Nineteen US states have introduced bills that would curb freedom of expression and the right to protest since Donald Trump’s election as president, an “alarming and undemocratic” trend, UN human rights investigators say.
Maina Kiai and David Kaye, independent UN experts on freedom of peaceful assembly and expression, said on Thursday the moves were incompatible with international human rights law.
“The trend also threatens to jeopardise one of the United States’ constitutional pillars: free speech,” they said in a statement, calling for action to reverse such legislation.
“From the Black Lives Matter movement, to the environmental and Native American movements in opposition to the Dakota Access oil pipeline, and the Women’s Marches, individuals and organisations across [American] society have mobilised in peaceful protests,” Kiai and Kaye said.
The UN experts said it was Americans’ fundamental right to protest, but the bills in Republican-governed states such as Indiana, Arkansas, Florida, Georgia, Indiana, Iowa, Michigan and Missouri sought to stop them exercising that right.
Several bills proposed in Colorado, North Dakota, and Oklahoma targeted opponents of the Dakota Access Pipeline in North Dakota and would have “a chilling effect on environmental protesters”, the experts said.
Last month, dozens of armed US law enforcement officers swept through a protest camp near the site of the pipeline, clearing the gathering that for months served as a base of opposition to the multi-billion-dollar project.
In Missouri, a bill proposed a seven-year prison term for “unlawful obstruction of traffic”, while the Minnesota bill would criminalise peaceful protesters for participating in demonstrations that subsequently turned violent.
The UN experts said there was no such thing as a violent protest, only violent protesters. “One person’s decision to resort to violence does not strip other protesters of their right to freedom of peaceful assembly,” Kaye and Kiai said.
Supporters of the US state legislative action say it sums up the frustration some people feel about protests that get in the way of daily lives, and reflects a wish to maintain public safety.
Free speech advocates say the bills are worrying, seeing them as opening the way to criminalising peaceful protests.

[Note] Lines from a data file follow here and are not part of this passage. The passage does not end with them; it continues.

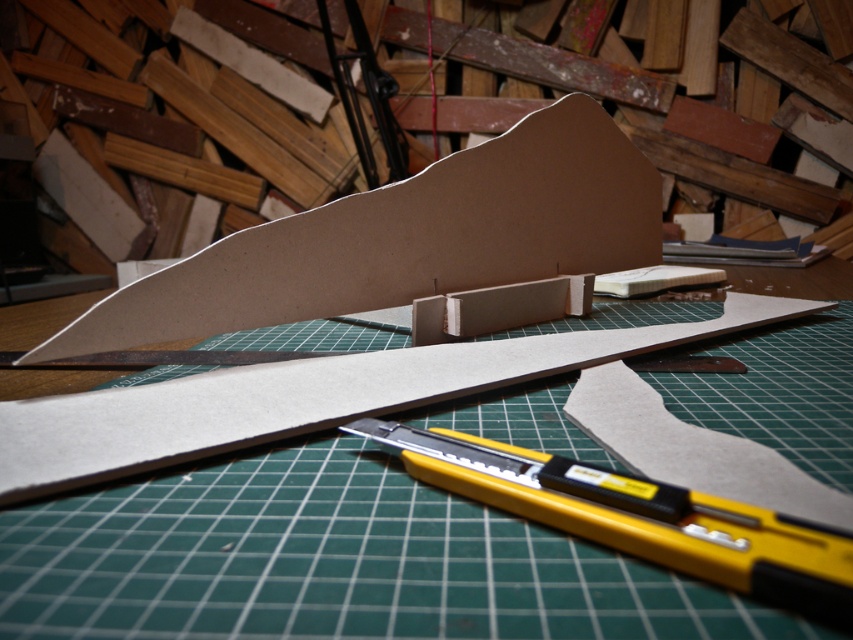
Question: Is brown cardboard at center smaller than yellow plastic utility knife at center?

Choices:
 (A) no
 (B) yes

Answer: (A)

Question: Does green cutting mat at center appear on the right side of brown cardboard at center?

Choices:
 (A) no
 (B) yes

Answer: (B)

Question: Which point is closer to the camera taking this photo?

Choices:
 (A) (402, 454)
 (B) (680, 579)
 (C) (450, 193)

Answer: (B)

Question: Is green cutting mat at center wider than yellow plastic utility knife at center?

Choices:
 (A) no
 (B) yes

Answer: (B)

Question: Which is farther from the green cutting mat at center?

Choices:
 (A) brown cardboard at center
 (B) yellow plastic utility knife at center

Answer: (A)

Question: Which is nearer to the yellow plastic utility knife at center?

Choices:
 (A) brown cardboard at center
 (B) green cutting mat at center

Answer: (B)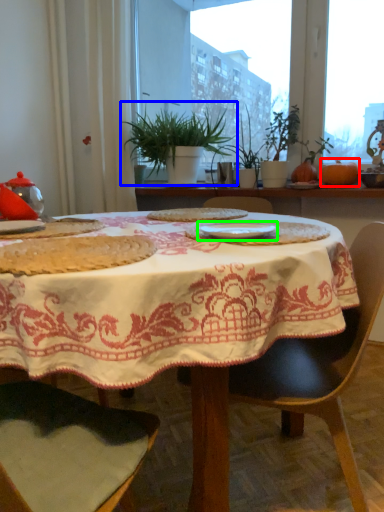
Question: Estimate the real-world distances between objects in this image. Which object is farther from pumpkin (highlighted by a red box), houseplant (highlighted by a blue box) or tableware (highlighted by a green box)?

Choices:
 (A) houseplant
 (B) tableware

Answer: (B)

Meanwhile, Trump’s former national security advisor, Michael Flynn, has offered to testify before congressional committees probing potential ties between the Trump campaign and Russia but wants protection against “unfair prosecution,” his lawyer has said.
Flynn was forced to resign as Trump’s national security advisor in February over contacts with Russian officials.
“General Flynn certainly has a story to tell, and he very much wants to tell it, should the circumstances permit,” said a statement on Thursday from Flynn’s lawyer, Robert Kelner.
Testimony from Flynn could help shed light on the conversations he had with Russian Ambassador to the United States Sergey Kisylak last year when he was the national security advisor for Trump’s presidential campaign.
Kelner said discussions had taken place about Flynn’s availability to testify with officials of the intelligence committees of both the US Senate and the House of Representatives.
Both committees are investigating allegations of Russian meddling in the US election campaign last year as well as possible ties between the Trump campaign and Russians.
Flynn stepped down after revelations that he had failed to disclose talks with the Russian ambassador before Trump took office about US sanctions on Moscow and mislead Vice President Mike Pence about the conversations.
Questions remain about the scope of the discussions and what other contacts took place between other Trump advisors with the Russians.
Earlier this week, the White House disclosed that Trump’s son-in-law and White House senior advisor, Jared Kushner, met executives of Russian state development bank Vnesheconombank, or VEB, in December.
During a US Senate Intelligence Committee hearing on Thursday, Democratic Senator Mark Warner alleged that Russia attempted to undermine the 2016 US presidential election with a propaganda campaign “on steroids”, using trolls and networks of hacked or infected devices to flood social media with disinformation.
US intelligence agencies have said Russia hacked emails of senior Democrats and orchestrated the release of embarrassing information in a bid to tip the presidential election in favour of Trump, whose views were seen as more in line with the Moscow’s.
Russian President Vladimir Putin denied the accusations on Thursday calling them “lies”. When asked if Russia interfered in the US vote Putin said, “Read my lips: No.”
White House spokesman Sean Spicer earlier this week downplayed questions about Russia ties .
“If the president puts Russian salad dressing on his salad tonight, somehow that’s a Russia connection,” he said in an exchange with reporters.